● PASSAGE TO READ:

It can be a daunting task for diabetics to make sure they are well prepared when going on vacation.
Most patients with diabetes have Type 2 diabetes, in which the body cannot use insulin effectively.
Besides medication, the diabetic will need to take along equipment such as a glucose meter to monitor blood sugar levels.
Those on insulin not only need to pack their insulin but also syringes.
Dr Goh Su-Yen, head of the endocrinology department at Singapore General Hospital, recommends that diabetics carry a letter from their doctor stating the type of diabetes they have and a brief medical history and therapy.
They should also carry a copy of the prescription and the medicines and equipment needed in their carry-on luggage.
She said: "It may be prudent to carry twice the quantity of medications and supplies that you would usually require, in the event of delays, lost luggage or theft."

● YOUR TASKS:
1. Does the passage on traveling with diabetes agree with each statement below? Answer yes or no for each, and quote the deciding words of the passage. (a) Most patients with diabetes have Type 2 diabetes. (b) Diabetics should pack their medicines and equipment in checked luggage. (c) Carrying twice the usual quantity of medications and supplies is suggested in case of delays, lost luggage or theft.
2. Can you extract the part of the passage on traveling with diabetes from "It can be a" up to and including "their carry-on luggage.", word for word?

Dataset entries
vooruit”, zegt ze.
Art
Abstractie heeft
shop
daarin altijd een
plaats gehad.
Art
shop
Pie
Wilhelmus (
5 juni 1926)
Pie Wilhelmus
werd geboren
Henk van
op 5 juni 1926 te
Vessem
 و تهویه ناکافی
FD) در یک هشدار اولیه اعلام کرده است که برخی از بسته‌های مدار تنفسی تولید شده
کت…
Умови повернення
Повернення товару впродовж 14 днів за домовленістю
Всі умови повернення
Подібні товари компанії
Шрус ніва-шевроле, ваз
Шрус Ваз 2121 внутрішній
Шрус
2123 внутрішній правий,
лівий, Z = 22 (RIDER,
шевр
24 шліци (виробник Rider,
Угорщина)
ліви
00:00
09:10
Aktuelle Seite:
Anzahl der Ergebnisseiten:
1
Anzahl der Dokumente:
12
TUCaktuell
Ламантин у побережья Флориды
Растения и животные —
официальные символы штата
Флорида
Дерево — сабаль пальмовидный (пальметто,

...

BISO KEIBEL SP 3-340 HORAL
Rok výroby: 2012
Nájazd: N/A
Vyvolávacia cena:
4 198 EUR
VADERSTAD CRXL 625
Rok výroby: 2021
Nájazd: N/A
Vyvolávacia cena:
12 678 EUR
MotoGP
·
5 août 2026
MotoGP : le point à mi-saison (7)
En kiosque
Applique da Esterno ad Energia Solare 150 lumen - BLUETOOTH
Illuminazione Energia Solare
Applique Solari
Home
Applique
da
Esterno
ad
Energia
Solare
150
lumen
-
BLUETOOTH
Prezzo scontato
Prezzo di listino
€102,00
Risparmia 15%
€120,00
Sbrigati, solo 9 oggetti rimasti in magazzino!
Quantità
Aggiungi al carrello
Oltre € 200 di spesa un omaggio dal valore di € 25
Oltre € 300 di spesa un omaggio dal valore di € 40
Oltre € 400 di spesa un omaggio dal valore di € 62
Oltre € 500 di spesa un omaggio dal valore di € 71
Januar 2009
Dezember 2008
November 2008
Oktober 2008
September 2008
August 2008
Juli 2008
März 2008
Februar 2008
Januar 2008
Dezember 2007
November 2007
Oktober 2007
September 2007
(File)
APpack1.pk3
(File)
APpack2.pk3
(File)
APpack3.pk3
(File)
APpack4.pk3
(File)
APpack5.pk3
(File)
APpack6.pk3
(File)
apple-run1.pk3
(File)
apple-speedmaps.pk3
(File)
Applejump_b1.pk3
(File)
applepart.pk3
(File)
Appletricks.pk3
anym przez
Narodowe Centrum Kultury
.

--

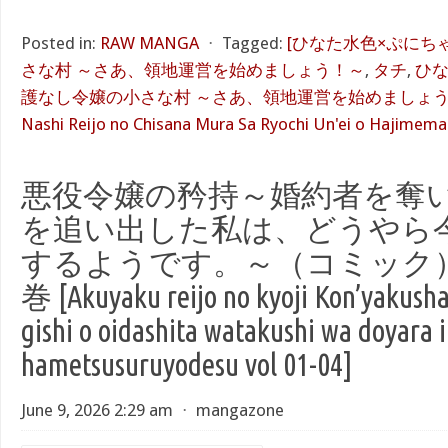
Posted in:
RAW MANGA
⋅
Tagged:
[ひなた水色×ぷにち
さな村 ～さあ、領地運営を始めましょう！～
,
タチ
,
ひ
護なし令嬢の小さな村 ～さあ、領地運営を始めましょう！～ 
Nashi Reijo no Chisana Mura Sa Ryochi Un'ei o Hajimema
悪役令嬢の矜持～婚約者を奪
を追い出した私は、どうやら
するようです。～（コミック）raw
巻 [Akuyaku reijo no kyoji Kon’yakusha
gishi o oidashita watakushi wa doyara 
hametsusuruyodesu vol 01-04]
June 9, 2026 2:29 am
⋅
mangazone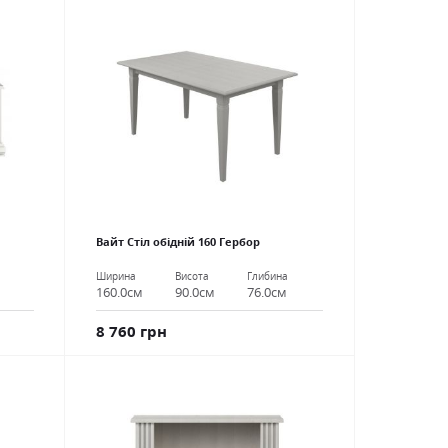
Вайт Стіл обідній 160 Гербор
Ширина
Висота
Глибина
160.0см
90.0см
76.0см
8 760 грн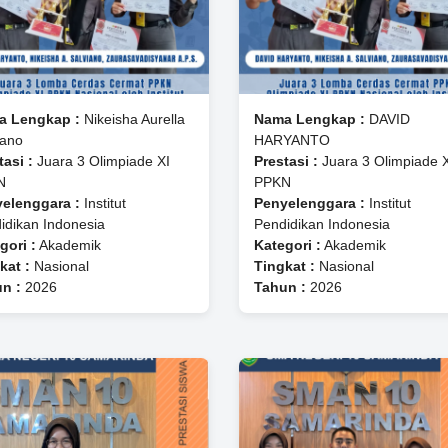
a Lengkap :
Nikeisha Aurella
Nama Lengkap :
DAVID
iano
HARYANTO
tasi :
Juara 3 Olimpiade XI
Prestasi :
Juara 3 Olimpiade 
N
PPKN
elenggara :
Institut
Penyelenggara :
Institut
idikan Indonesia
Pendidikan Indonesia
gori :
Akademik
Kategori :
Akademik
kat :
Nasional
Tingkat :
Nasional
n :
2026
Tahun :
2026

● TASK SOLUTIONS:
1.
(a) Yes: "Most patients with diabetes have Type 2 diabetes, in which the body cannot use insulin effectively."
(b) No: "They should also carry a copy of the prescription and the medicines and equipment needed in their carry-on luggage."
(c) Yes: "It may be prudent to carry twice the quantity of medications and supplies that you would usually require, in the event of delays, lost luggage or theft."

2.
It can be a daunting task for diabetics to make sure they are well prepared when going on vacation.
Most patients with diabetes have Type 2 diabetes, in which the body cannot use insulin effectively.
Besides medication, the diabetic will need to take along equipment such as a glucose meter to monitor blood sugar levels.
Those on insulin not only need to pack their insulin but also syringes.
Dr Goh Su-Yen, head of the endocrinology department at Singapore General Hospital, recommends that diabetics carry a letter from their doctor stating the type of diabetes they have and a brief medical history and therapy.
They should also carry a copy of the prescription and the medicines and equipment needed in their carry-on luggage.